More recently, the National Concert Hall has been hosting experimental concerts for children with autistic spectrum conditions. They are designed by the composer Slavek Kwi, who mixes installation elements with classical interludes and field recordings to create an immersive environment reflective of exotic landscapes.

Maria Fleming relays an anecdote that she came across in her research while she developed an autism-friendly programme at the Ark. The Polka Theatre in London was one of the international leaders that she consulted as part of her research, and after a while they began to see a fall-off in their relaxed performances. They contacted families to see why they were deciding not to return. The response was that they were still attending the theatre regularly, but their children didn’t need special conditions any more.

By making their performances accessible, it seems, theatres and cinemas are shaping an audience for the future too. Autism-friendly screenings take place regularly at Cineworld, Odeon and Vue Cinemas. For information about forthcoming autism-friendly performances at the Ark, see The National Concert Hall will host AfriKaa! for children with autistic spectrum conditions on November 8th, see

Reel break: It gives him, and us, a lease of life at weekends

‘My son is entitled to a social life just like every other child’ – Eleanor Bermingham

My son Mikey is seven. He is at the more severe end of the autistic spectrum, and has a lot of behavioural and sensory problems. He is very sensitive to lights, and gets upset at loud or sudden noises such as a lawnmower. When he gets overwhelmed he covers his ears, and he might start “stimming”, jumping up and down flapping his hands. He can get very aggressive and disruptive and, because he doesn’t look any different from other children, people think he is just a badly behaved child. We go to the sensory friendly screenings at the cinema and the National Concert Hall a few times a year, and it is great to be with people who are in the same boat as you, where there is no judgment.

Mikey is not great at sitting still, even for five minutes, and the first time we went to the cinema with him we didn’t stay very long. I used to watch out for his runners lighting up in the aisles. But now we stay for the whole film and he can sit for nearly 90 per cent of it. I am confident that Mikey would be almost able to go to a typical screening now, because we have had the chance to give him a very slow, gentle exposure to it.
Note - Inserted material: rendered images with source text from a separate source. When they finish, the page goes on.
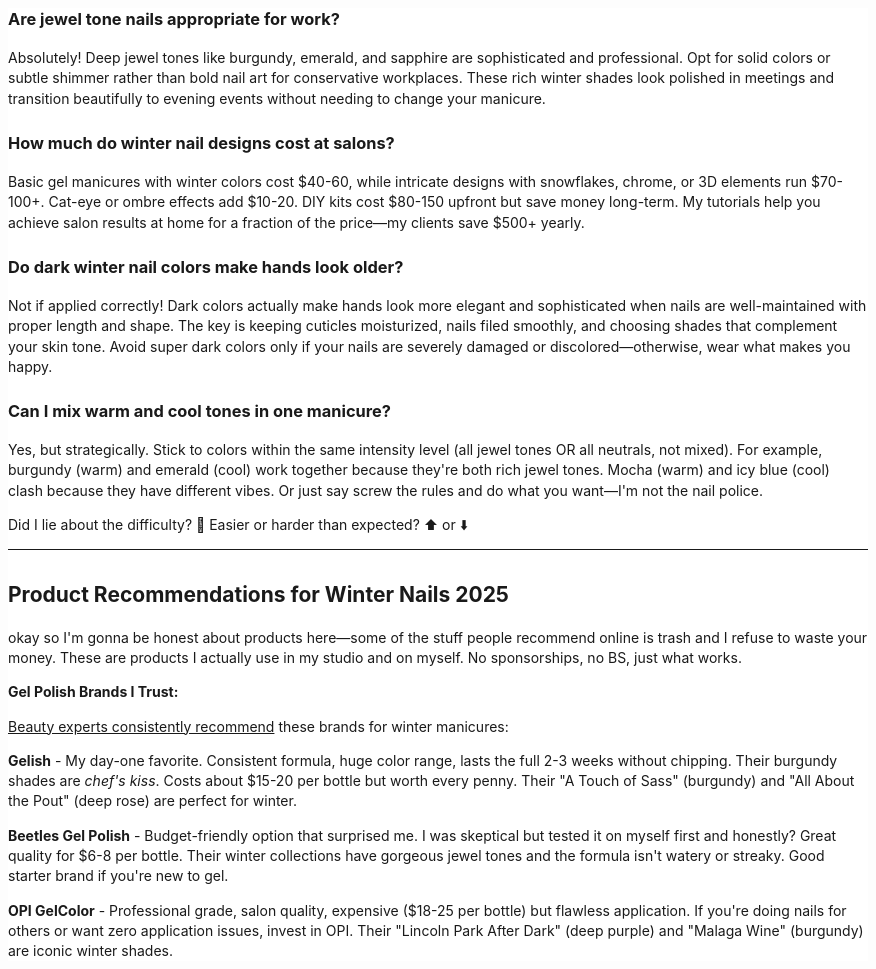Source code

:### Are jewel tone nails appropriate for work?

Absolutely! Deep jewel tones like burgundy, emerald, and sapphire are sophisticated and professional. Opt for solid colors or subtle shimmer rather than bold nail art for conservative workplaces. These rich winter shades look polished in meetings and transition beautifully to evening events without needing to change your manicure.

### How much do winter nail designs cost at salons?

Basic gel manicures with winter colors cost $40-60, while intricate designs with snowflakes, chrome, or 3D elements run $70-100+. Cat-eye or ombre effects add $10-20. DIY kits cost $80-150 upfront but save money long-term. My tutorials help you achieve salon results at home for a fraction of the price—my clients save $500+ yearly.

### Do dark winter nail colors make hands look older?

Not if applied correctly! Dark colors actually make hands look more elegant and sophisticated when nails are well-maintained with proper length and shape. The key is keeping cuticles moisturized, nails filed smoothly, and choosing shades that complement your skin tone. Avoid super dark colors only if your nails are severely damaged or discolored—otherwise, wear what makes you happy.

### Can I mix warm and cool tones in one manicure?

Yes, but strategically. Stick to colors within the same intensity level (all jewel tones OR all neutrals, not mixed). For example, burgundy (warm) and emerald (cool) work together because they're both rich jewel tones. Mocha (warm) and icy blue (cool) clash because they have different vibes. Or just say screw the rules and do what you want—I'm not the nail police.

Did I lie about the difficulty? 👀 Easier or harder than expected? ⬆️ or ⬇️

---

## Product Recommendations for Winter Nails 2025

okay so I'm gonna be honest about products here—some of the stuff people recommend online is trash and I refuse to waste your money. These are products I actually use in my studio and on myself. No sponsorships, no BS, just what works.

**Gel Polish Brands I Trust:**

<a href='https://www.cosmopolitan.com/style-beauty/beauty/g43933407/winter-nail-colors/' target='_blank' rel='noopener noreferrer' class='text-blue-600 hover:text-blue-800 underline'>Beauty experts consistently recommend</a> these brands for winter manicures:

**Gelish** - My day-one favorite. Consistent formula, huge color range, lasts the full 2-3 weeks without chipping. Their burgundy shades are *chef's kiss*. Costs about $15-20 per bottle but worth every penny. Their "A Touch of Sass" (burgundy) and "All About the Pout" (deep rose) are perfect for winter.

**Beetles Gel Polish** - Budget-friendly option that surprised me. I was skeptical but tested it on myself first and honestly? Great quality for $6-8 per bottle. Their winter collections have gorgeous jewel tones and the formula isn't watery or streaky. Good starter brand if you're new to gel.

**OPI GelColor** - Professional grade, salon quality, expensive ($18-25 per bottle) but flawless application. If you're doing nails for others or want zero application issues, invest in OPI. Their "Lincoln Park After Dark" (deep purple) and "Malaga Wine" (burgundy) are iconic winter shades.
Between all the different cinemas there is a film showing nearly every week. Mikey wouldn’t have much grasp of storyline or language, but he loves the colours, the music, and anything with cars or action. He is a real sensory seeker. He likes a thrill and a zoom.

And he loves the familiar routine of it: his popcorn, his drink, his friends. It gives him, and us as a family, a lease of life at the weekends. He is entitled to a social life just like every other child.